The mother and young daughter reached the alley behind the restaurant. The girl stretched her arms toward the sun for warmth and noticed the beautiful dress hanging from the balcony.
“Mama, you tink we ever be able to buy me a dress like dat?” she said pointing upward.
“Naw! Don’t be silly child. You know we aint gonna be able to afford anything like dat. Dats for rich folks. Be happy for what you got. Now turn a’round and take dis from mama, ya hear me,” she said holding bread still in its plastic wrapper.
Molly turned away from the bright-colored dress with tears in her eyes. “Yes ma’am,” she said.
I went over the word limit. Just couldn’t cut anymore and make this work. Hopefully it does.
This fiction was written for Friday Fictioneers.
Visit and read the rules and join in the fun!
Till we meet again. Good day.
Mind of Shoo
Wordcount forgiven for this awesome image you created! I can see it, feel it, and know it all tooo well.
Glad you felt it…what a wonderful compliment. TY
Break my cynical heart, why don’t you?
🙂
What a wonderful story and I love the title as well!
janet
Thanks Janet…glad you liked it. 🙂
I love this story. The dialect perfect and not overdone.
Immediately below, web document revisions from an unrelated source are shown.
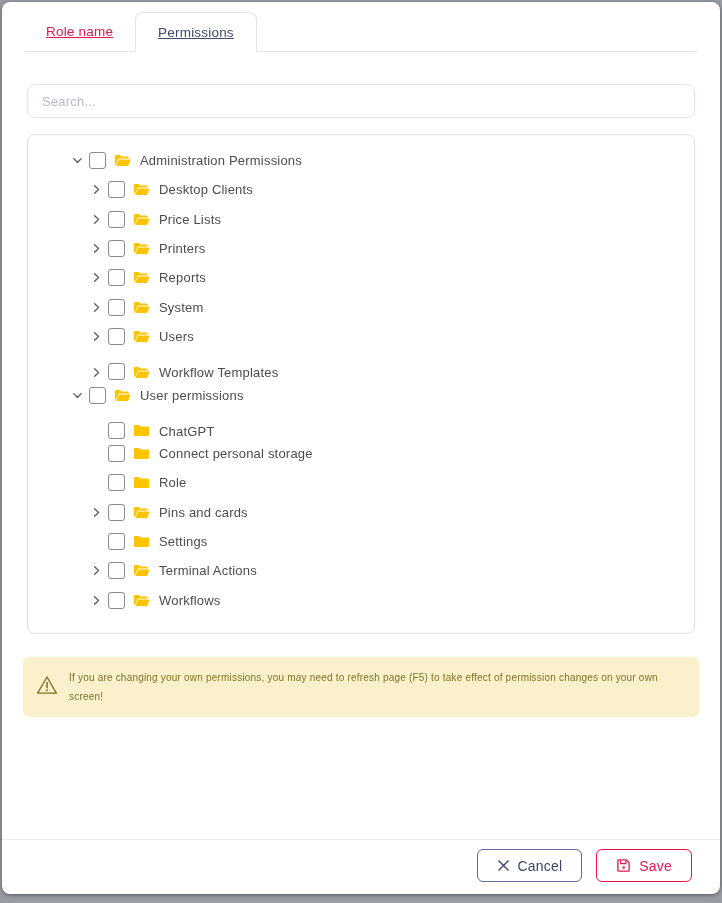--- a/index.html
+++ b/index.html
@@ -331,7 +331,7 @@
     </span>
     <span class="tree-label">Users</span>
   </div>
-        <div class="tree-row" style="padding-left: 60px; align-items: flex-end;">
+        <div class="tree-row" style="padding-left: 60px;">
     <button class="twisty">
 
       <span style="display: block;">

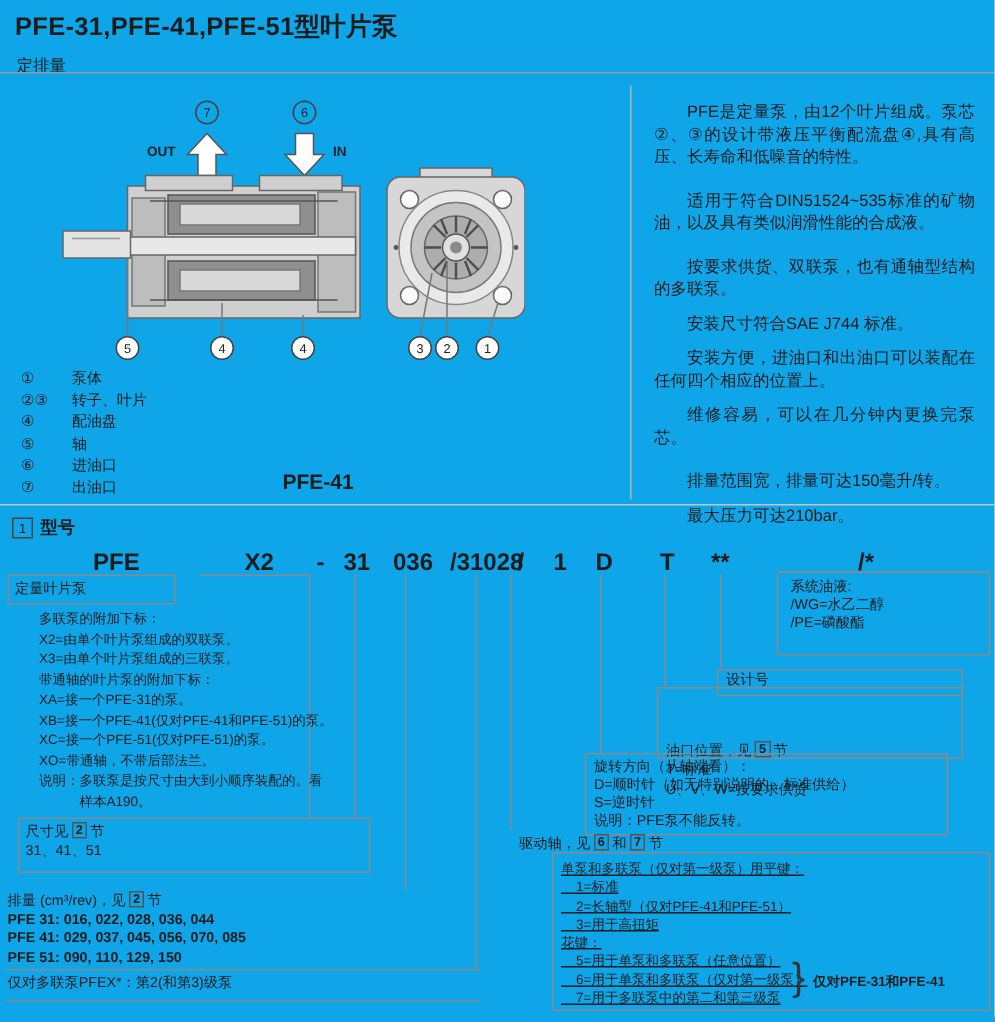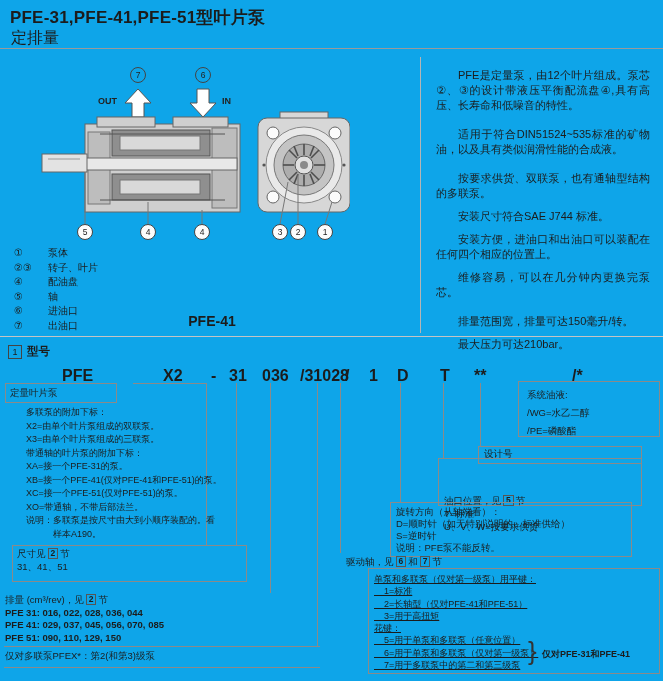--- a/index.html
+++ b/index.html
@@ -10,7 +10,7 @@
   }
   .abs{position:absolute;}
   .title{left:10px;top:6px;font-size:17px;font-weight:bold;letter-spacing:.2px;}
-  .subtitle{left:11px;top:28px;font-size:16px;}
+  .subtitle{left:11px;top:36px;font-size:11px;}
   .rule{height:1px;background:#9a9a9a;}
   .vdiv{width:1px;background:#b5b5b5;}
   .caption{font-size:14px;font-weight:bold;text-align:center;}

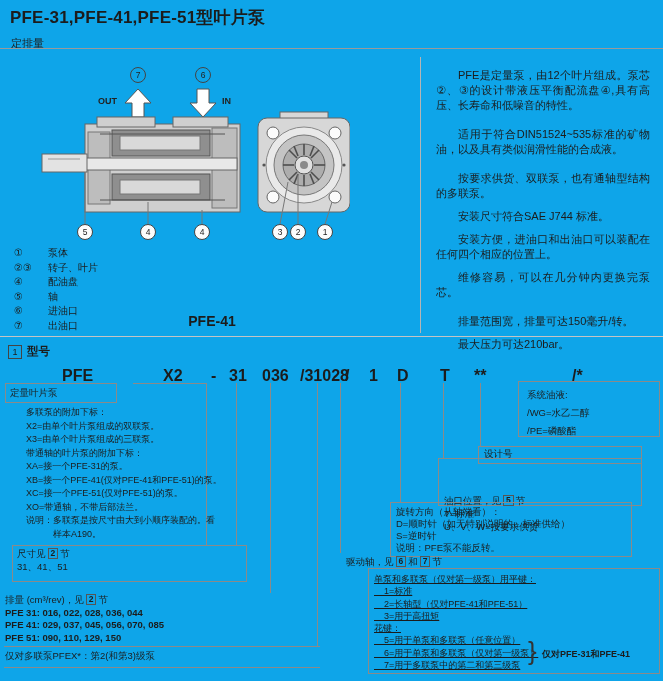--- a/index.html
+++ b/index.html
@@ -249,7 +249,7 @@
   <div class="hline" style="left:4px;top:667px;width:316px;"></div>
 
   <div class="box" style="left:518px;top:381px;width:140px;height:54px;">
-    <div class="small95 prelines" style="padding:4px 0 0 8px;line-height:18px;">系统油液:
+    <div class="small95 prelines" style="padding:4px 0 0 8px;line-height:12px;">系统油液:
 /WG=水乙二醇
 /PE=磷酸酯</div>
   </div>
A sad reminder that Cinderalla is just a fairytale
I was worried about the dialect..I had never written that way before. TY Bjorn. 🙂
Word count doesn’t matter when the result is this good.
That is a tremdous compliment especially coming from such a great writer like yourself. TY Sandra.
Oh, and now I’m blushing!!
A wonderful glimpse into a young, optimistic heart. Perhaps she will one day get her dress. Either way, her momma has her back.
very well said. TY
Good use of the dialect. It’s hard for children to learn the reality of the world.
Especially that reality. Thanks for reading. 🙂
I am sure there is extra words from the community we could collect to cover your balance. I liked the story and felt the little girl’s unquenched desire.
Thanks Joe. I will repay them at a later date 🙂
Good story. The dialect is internally consistent, which is all that matters. As for length, clearly it’s the length it needs to be. You can’t let yourself be restricted by arbitrary, externally imposed limits. Besides Rochells says “No one will be ostracized for going over or under the word count.”
(I’m comforting myself here. In four stories now, I’ve never managed to hit 100 on the nose. 🙂 )
Thanks for the compliments. Good luck on hitting 100 🙂
Dear Shoo,
What’s important is to make every word count. I’d never have known if you hadn’t told me that you went over.(This isn’t license to post a 500 worder ;)) It was a good story. I hope the child in this story rises above her mother’s expectations.
shalom,
Rochelle
No 500 worder…I did that by accident before. Thanks for reading and for the compliment on the story.
Very well done. Did everything it had to do in 100+ words. I’m posting my link because apparently it doesn’t work from the comments. It should be fixed on the inlinkz site.
http://pviljoen.wordpress.com/2013/05/31/last-dance/
A great tale, sad, a refreshing take on the prompt and well crafted dialogue.